Я наморщил лоб. Как еще можно сделать вид, что вспоминаешь.
– Григорий Карманов… Григорий Карманов… М-да, – задумчиво протянул я. – А я так всегда гордился своим образованием. Казалось, ни одна историческая личность не прошла мимо моего внимания. Григорий Карманов, пожалуй, прошел. Кто он был? Художник, скульптор, писатель, политик? Или друг подобных известностей? Нет, не припомню. Стыдно, но припомнить не могу. Воистину говорят – век живи век учись. Я уже почти век прожил, а века оказывается мало, чтобы всему научиться.
– Ну, это вы зря преуменьшаете свои знания, – так же спокойно ответил Роман. – Думаю с этим багажом у вас все в порядке. Не следует копаться в веках минувших. Да и нынешнему веку не стоит делать вскрытие. Все гораздо проще. Вспомните последние месяца три. Три с половиной. Точнее…
Он заглянул в записную книжку и назвал точную дату. Дату, когда было совершено убийство. Дату, которую я сознательно вычеркнул из памяти. А он ее вписал в свою записную книжку.
– Я вас не понимаю, – я старался говорить не просто как он – спокойно. Но еще холоднее, чем он. – Извините, но мы говорим о вещах, которые не имеют точки соприкосновения моей и вашей памяти. Вы говорите, словно я уже должен знать что-то. Не учитывая, что я понятия не имею, о чем речь. Прошу вас, выражайтесь яснее. Помните, что перед вами человек, который на данный момент находится в полнейшем неведении. Исправьте это.

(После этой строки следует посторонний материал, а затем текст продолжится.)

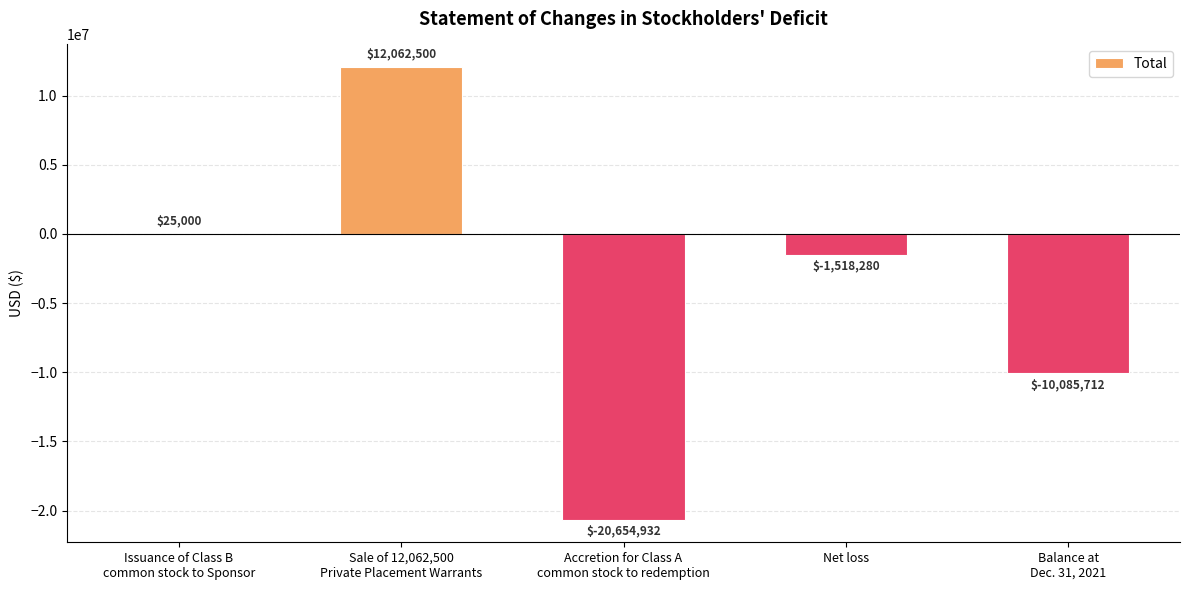

Are the bars horizontal?

No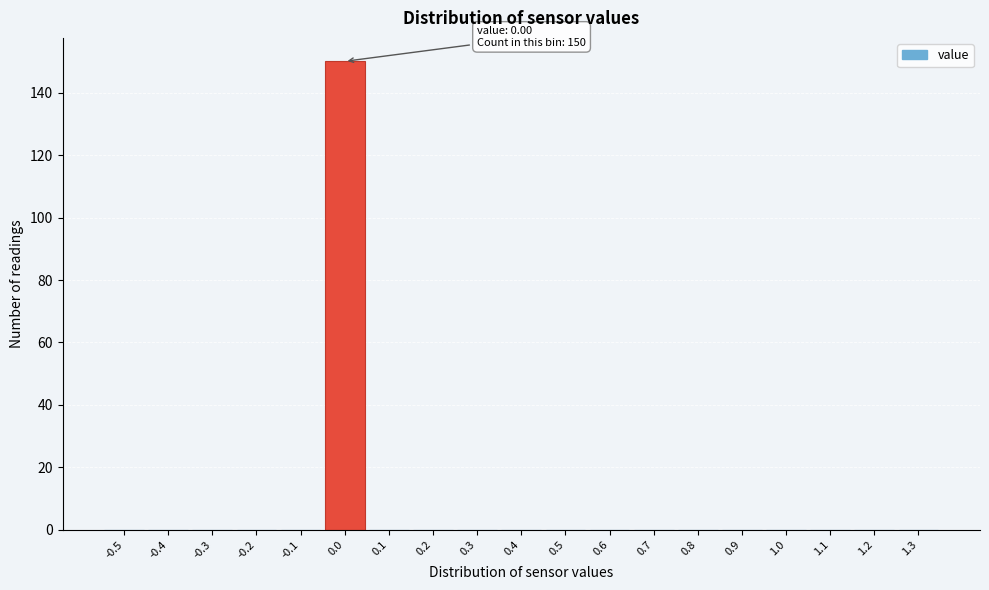

Reading left to right, list all the values displayed in this chart.

-0.5=0	-0.4=0	-0.3=0	-0.2=0	-0.1=0	0.0=150	0.1=0	0.2=0	0.3=0	0.4=0	0.5=0	0.6=0	0.7=0	0.8=0	0.9=0	1.0=0	1.1=0	1.2=0	1.3=0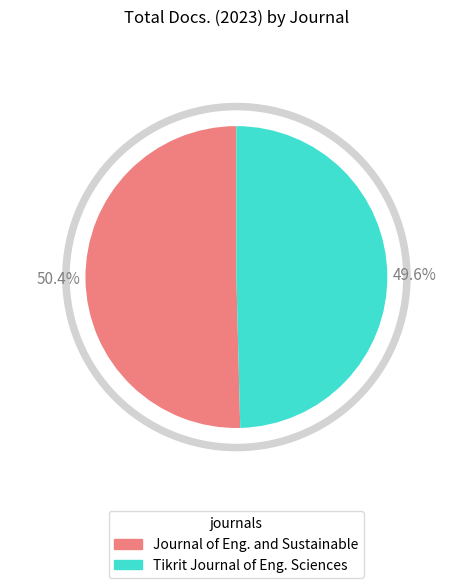

How much of the chart is everything except Tikrit Journal of Engineering Sciences?

50.4%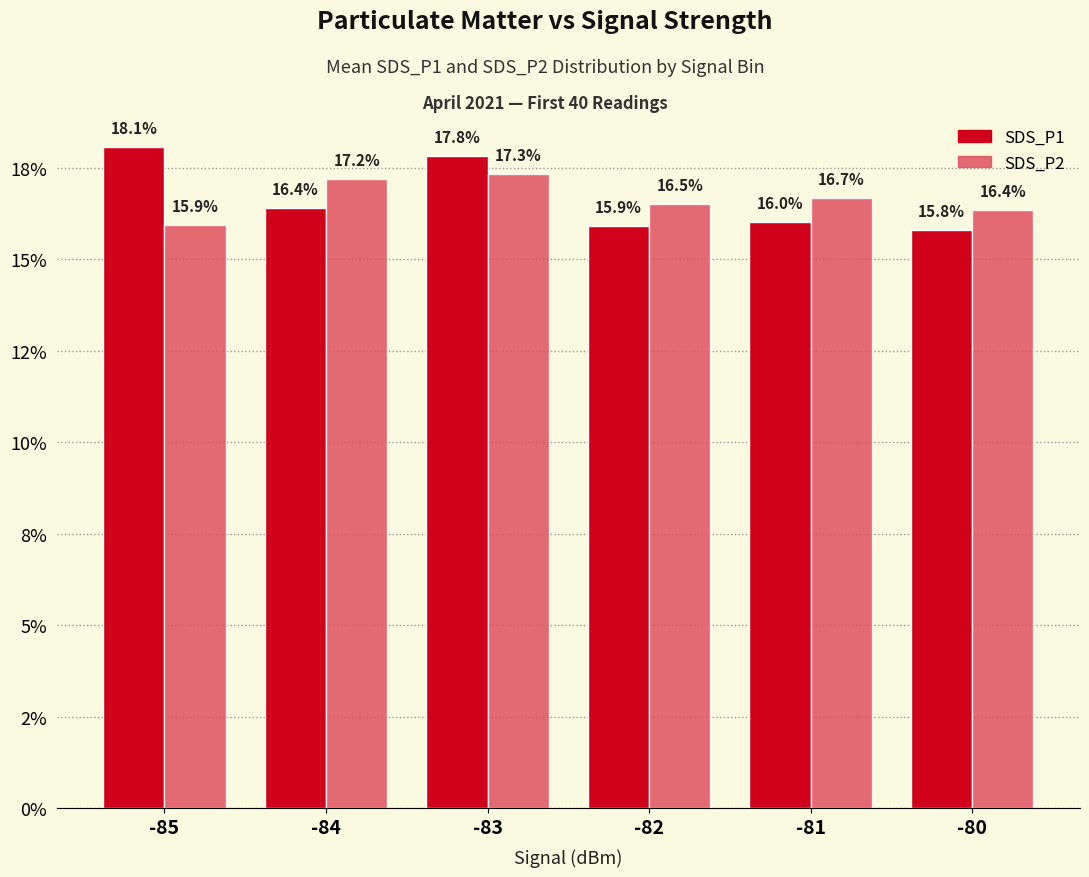

What are all the series names shown in the legend?

SDS_P1, SDS_P2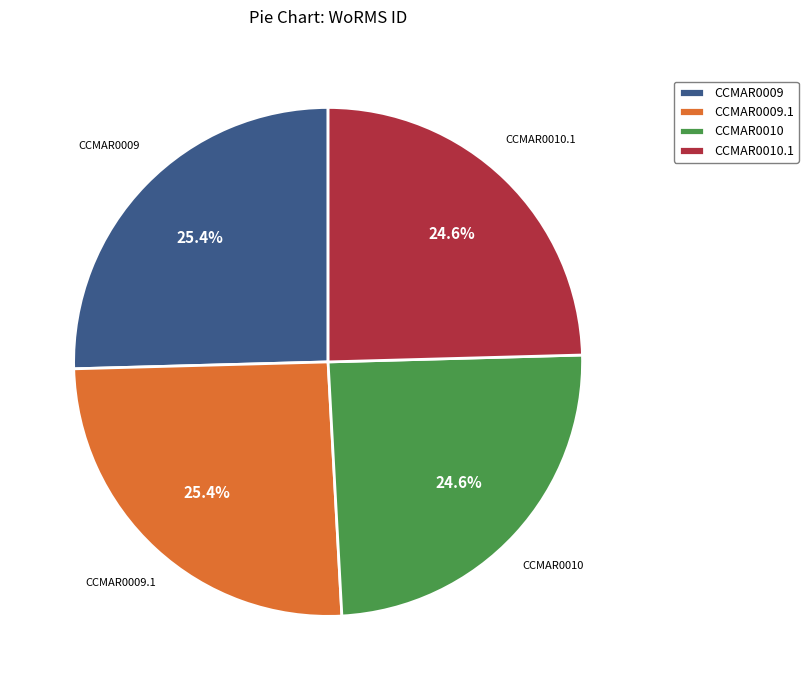

To the nearest percent, what portion does CCMAR0009.1 represent?

25%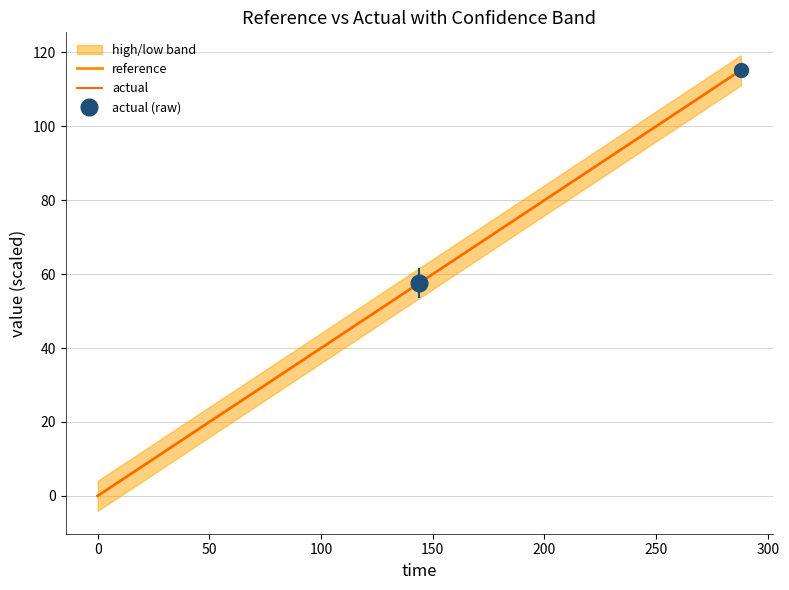

List the series in order of their overall mean, lowest first.

reference, actual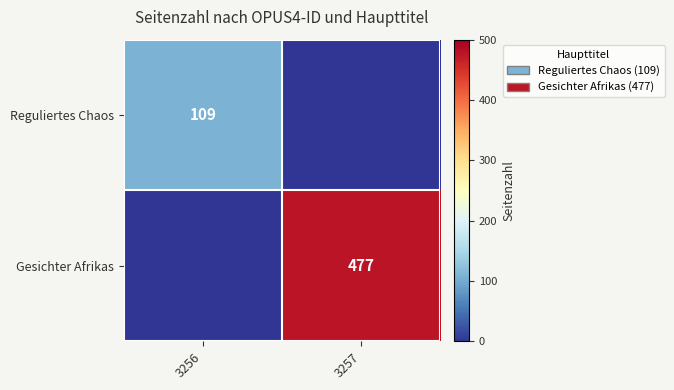

Is it true that Gesichter Afrikas equals 477 at 3257?

True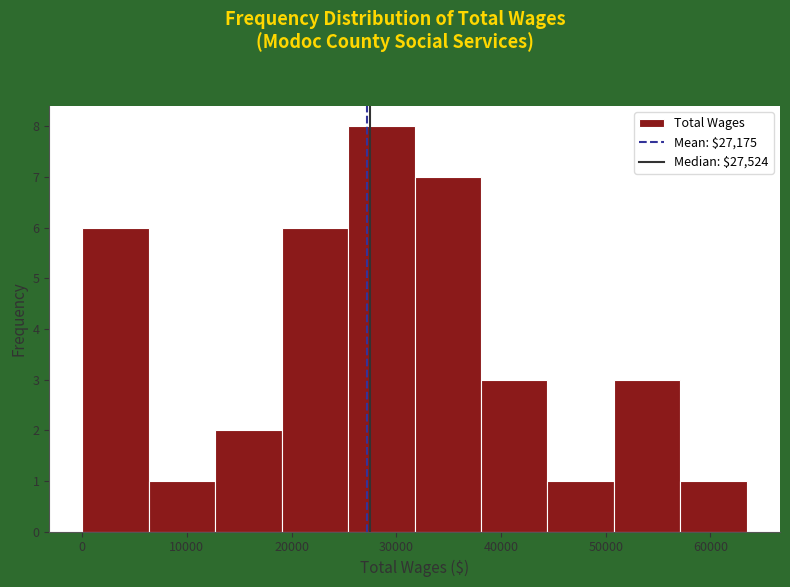

Over which range of the x-axis is the bar tallest?

25000 to 32000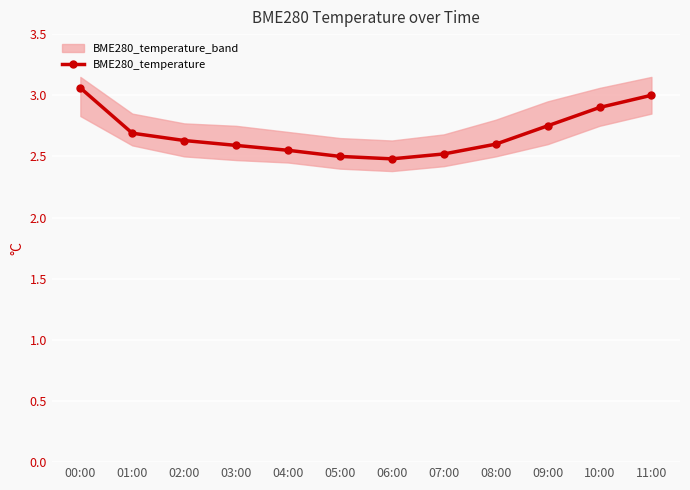

List the labels in order of value, largest first.

00:00, 11:00, 10:00, 09:00, 01:00, 02:00, 08:00, 03:00, 04:00, 07:00, 05:00, 06:00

– Легко. Мы разыскиваем человека по имени Григорий Карманов, пропавшего… – и он вновь взглянул в свою записную книжку и назвал дату. Хотя я уверен, он ее мог и во сне повторить. Такие, как он, все запоминают с первого взгляда.
Я развел руками, как и полагается в таких случаях.
– Поймите, здесь лавка вещей. Старинных вещей, каждая из которых имеет свою историю. Но не людей без истории. Думаю, как человек проницательный (я нарочито это подчеркнул, мол, я его сразу раскусил). Так вот, как человек проницательный, вы должны были заметить, что я живу одиноко. И гости в моей скромной обители редко бывают.